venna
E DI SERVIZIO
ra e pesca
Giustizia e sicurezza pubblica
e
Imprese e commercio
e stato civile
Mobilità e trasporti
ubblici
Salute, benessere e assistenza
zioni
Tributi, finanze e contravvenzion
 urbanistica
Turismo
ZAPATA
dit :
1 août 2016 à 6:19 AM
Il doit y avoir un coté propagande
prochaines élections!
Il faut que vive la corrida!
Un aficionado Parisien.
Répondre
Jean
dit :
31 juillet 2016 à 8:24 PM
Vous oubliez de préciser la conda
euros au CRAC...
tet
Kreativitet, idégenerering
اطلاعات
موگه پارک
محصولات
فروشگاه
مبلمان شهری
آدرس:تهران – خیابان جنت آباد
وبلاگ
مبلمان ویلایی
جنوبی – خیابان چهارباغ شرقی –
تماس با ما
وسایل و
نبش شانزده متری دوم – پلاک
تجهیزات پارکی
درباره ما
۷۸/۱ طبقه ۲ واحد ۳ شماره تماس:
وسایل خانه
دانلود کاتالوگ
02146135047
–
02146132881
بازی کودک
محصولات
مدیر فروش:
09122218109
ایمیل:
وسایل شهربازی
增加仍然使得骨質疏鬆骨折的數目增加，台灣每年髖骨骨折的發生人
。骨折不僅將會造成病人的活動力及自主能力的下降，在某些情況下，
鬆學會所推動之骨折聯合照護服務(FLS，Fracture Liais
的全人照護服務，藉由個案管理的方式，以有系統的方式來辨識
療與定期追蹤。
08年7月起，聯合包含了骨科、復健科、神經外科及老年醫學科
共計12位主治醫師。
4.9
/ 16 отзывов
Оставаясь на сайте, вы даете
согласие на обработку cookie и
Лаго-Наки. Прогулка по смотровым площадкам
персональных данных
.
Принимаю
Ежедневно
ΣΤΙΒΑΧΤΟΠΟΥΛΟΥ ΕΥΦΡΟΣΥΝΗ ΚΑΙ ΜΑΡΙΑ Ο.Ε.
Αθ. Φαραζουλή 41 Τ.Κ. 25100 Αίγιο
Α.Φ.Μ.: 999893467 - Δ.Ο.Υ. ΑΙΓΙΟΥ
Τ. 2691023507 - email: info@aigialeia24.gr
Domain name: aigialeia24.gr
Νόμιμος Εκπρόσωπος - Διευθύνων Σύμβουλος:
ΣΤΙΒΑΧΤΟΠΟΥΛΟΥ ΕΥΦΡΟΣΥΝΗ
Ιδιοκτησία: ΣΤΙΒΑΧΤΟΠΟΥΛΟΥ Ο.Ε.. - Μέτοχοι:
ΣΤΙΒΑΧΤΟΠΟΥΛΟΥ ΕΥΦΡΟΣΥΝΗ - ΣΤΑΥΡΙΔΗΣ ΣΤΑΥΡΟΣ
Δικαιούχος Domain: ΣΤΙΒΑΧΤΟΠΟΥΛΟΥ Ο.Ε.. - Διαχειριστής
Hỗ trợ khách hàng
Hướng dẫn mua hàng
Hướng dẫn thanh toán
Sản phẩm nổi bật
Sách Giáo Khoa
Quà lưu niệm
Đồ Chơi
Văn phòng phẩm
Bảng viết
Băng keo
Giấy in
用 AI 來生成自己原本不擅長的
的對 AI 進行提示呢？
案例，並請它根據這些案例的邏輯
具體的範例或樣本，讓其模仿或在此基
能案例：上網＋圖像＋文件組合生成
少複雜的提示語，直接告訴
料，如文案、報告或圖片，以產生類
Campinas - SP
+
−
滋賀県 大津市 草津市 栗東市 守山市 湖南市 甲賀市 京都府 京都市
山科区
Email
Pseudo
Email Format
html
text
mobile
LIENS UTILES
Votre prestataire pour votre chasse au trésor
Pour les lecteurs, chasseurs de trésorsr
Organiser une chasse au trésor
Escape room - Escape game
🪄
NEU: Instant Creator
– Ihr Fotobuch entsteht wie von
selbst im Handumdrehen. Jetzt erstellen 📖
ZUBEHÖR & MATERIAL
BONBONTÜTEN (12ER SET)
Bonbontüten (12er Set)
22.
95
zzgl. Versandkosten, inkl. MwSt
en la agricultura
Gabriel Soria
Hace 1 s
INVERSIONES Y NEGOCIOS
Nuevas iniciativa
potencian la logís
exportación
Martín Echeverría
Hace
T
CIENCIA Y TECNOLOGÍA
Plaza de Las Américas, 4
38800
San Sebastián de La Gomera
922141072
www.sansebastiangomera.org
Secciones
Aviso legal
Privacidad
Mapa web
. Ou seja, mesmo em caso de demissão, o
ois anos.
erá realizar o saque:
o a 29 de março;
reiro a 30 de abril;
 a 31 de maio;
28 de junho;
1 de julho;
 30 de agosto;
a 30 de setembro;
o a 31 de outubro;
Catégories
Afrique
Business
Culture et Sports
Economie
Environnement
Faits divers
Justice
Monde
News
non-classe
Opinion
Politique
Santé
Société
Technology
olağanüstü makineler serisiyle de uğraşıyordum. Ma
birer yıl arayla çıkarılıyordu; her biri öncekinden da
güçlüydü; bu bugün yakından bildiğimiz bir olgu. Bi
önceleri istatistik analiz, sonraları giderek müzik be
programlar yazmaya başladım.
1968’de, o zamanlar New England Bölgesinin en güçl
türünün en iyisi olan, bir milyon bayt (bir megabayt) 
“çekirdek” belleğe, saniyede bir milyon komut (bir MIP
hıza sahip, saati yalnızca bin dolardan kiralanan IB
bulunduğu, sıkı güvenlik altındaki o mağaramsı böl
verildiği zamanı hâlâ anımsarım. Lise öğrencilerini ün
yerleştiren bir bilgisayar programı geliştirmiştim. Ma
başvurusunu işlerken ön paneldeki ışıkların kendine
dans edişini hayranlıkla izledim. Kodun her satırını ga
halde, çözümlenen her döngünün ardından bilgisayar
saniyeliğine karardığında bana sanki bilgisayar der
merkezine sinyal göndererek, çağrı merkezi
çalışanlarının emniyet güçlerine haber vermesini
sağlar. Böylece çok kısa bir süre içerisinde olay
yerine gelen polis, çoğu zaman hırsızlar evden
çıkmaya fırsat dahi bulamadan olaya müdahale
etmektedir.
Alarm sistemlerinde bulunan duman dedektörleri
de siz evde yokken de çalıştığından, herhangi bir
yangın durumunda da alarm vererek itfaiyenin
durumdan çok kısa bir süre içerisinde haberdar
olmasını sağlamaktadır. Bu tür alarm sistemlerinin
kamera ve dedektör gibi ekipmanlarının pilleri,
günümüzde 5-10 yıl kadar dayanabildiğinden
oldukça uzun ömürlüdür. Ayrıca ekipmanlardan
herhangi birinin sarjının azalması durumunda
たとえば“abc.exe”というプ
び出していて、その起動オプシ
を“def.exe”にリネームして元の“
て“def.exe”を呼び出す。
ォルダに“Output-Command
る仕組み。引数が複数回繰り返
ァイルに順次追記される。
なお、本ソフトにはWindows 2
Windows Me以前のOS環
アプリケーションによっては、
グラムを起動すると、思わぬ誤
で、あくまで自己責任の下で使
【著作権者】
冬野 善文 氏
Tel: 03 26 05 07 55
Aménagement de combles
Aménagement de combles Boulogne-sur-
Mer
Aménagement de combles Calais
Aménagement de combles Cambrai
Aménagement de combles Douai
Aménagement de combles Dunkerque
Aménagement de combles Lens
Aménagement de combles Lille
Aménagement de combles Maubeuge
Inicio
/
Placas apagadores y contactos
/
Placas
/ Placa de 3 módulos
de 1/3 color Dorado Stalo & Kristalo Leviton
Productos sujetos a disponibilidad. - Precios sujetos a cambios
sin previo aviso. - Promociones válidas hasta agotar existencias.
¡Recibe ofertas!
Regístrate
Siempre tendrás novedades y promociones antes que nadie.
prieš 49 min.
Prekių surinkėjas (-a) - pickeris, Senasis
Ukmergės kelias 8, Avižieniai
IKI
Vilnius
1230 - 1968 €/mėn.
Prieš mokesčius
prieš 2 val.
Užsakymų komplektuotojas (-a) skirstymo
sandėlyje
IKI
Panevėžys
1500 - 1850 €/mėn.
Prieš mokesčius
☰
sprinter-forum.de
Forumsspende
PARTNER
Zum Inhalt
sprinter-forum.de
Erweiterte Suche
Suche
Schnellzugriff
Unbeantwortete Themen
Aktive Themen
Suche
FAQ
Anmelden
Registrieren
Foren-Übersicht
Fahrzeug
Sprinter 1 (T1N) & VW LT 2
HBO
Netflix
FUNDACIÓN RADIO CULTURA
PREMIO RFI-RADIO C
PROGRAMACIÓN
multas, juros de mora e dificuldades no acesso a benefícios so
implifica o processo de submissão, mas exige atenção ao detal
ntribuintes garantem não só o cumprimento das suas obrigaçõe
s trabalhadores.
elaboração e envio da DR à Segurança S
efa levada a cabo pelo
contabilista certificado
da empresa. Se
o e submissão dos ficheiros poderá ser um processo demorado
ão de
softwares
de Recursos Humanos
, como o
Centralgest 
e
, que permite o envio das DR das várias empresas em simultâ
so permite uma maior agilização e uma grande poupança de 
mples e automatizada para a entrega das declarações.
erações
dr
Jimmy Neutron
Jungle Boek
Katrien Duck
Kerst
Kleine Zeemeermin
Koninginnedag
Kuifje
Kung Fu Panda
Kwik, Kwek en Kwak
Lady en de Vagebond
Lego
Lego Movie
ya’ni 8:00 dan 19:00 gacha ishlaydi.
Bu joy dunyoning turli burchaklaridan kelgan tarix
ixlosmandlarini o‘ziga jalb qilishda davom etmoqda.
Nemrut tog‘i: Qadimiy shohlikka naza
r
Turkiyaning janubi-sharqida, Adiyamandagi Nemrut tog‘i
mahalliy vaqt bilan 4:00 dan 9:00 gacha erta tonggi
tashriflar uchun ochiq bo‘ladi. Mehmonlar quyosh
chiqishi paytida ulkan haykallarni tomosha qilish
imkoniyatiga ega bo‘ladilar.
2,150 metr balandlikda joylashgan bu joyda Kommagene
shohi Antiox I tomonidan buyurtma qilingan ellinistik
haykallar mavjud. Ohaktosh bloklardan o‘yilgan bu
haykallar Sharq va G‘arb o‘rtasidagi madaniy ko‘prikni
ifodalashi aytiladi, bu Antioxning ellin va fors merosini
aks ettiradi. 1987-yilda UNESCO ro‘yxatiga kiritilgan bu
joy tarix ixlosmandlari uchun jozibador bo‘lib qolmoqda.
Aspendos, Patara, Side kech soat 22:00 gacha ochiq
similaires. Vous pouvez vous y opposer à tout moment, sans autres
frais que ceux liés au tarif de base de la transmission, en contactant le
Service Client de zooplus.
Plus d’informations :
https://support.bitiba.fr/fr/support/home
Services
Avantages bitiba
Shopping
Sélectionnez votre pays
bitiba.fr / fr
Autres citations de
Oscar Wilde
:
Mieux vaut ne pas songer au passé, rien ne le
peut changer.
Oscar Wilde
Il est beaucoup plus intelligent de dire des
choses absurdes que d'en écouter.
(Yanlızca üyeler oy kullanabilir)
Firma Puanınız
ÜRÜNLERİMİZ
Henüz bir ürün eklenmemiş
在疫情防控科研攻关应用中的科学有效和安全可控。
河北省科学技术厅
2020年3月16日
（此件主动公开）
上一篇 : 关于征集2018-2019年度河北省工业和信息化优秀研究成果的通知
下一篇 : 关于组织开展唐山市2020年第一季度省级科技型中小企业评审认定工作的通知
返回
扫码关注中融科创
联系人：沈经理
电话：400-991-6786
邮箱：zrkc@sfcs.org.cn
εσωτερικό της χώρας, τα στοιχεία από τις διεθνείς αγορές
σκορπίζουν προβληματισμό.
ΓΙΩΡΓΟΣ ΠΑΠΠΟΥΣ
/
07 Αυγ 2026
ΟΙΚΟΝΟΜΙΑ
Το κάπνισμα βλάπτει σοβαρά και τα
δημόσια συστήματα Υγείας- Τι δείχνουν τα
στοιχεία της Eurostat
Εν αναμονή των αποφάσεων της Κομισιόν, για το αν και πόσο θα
※
# WORK ITEM
Beginning with the opening line above, retype the records exactly through the line with "согласие на обработку cookie и", both ends included.

# ANSWER TO THIS TASK
venna
E DI SERVIZIO
ra e pesca
Giustizia e sicurezza pubblica
e
Imprese e commercio
e stato civile
Mobilità e trasporti
ubblici
Salute, benessere e assistenza
zioni
Tributi, finanze e contravvenzion
 urbanistica
Turismo
ZAPATA
dit :
1 août 2016 à 6:19 AM
Il doit y avoir un coté propagande
prochaines élections!
Il faut que vive la corrida!
Un aficionado Parisien.
Répondre
Jean
dit :
31 juillet 2016 à 8:24 PM
Vous oubliez de préciser la conda
euros au CRAC...
tet
Kreativitet, idégenerering
اطلاعات
موگه پارک
محصولات
فروشگاه
مبلمان شهری
آدرس:تهران – خیابان جنت آباد
وبلاگ
مبلمان ویلایی
جنوبی – خیابان چهارباغ شرقی –
تماس با ما
وسایل و
نبش شانزده متری دوم – پلاک
تجهیزات پارکی
درباره ما
۷۸/۱ طبقه ۲ واحد ۳ شماره تماس:
وسایل خانه
دانلود کاتالوگ
02146135047
–
02146132881
بازی کودک
محصولات
مدیر فروش:
09122218109
ایمیل:
وسایل شهربازی
增加仍然使得骨質疏鬆骨折的數目增加，台灣每年髖骨骨折的發生人
。骨折不僅將會造成病人的活動力及自主能力的下降，在某些情況下，
鬆學會所推動之骨折聯合照護服務(FLS，Fracture Liais
的全人照護服務，藉由個案管理的方式，以有系統的方式來辨識
療與定期追蹤。
08年7月起，聯合包含了骨科、復健科、神經外科及老年醫學科
共計12位主治醫師。
4.9
/ 16 отзывов
Оставаясь на сайте, вы даете
согласие на обработку cookie и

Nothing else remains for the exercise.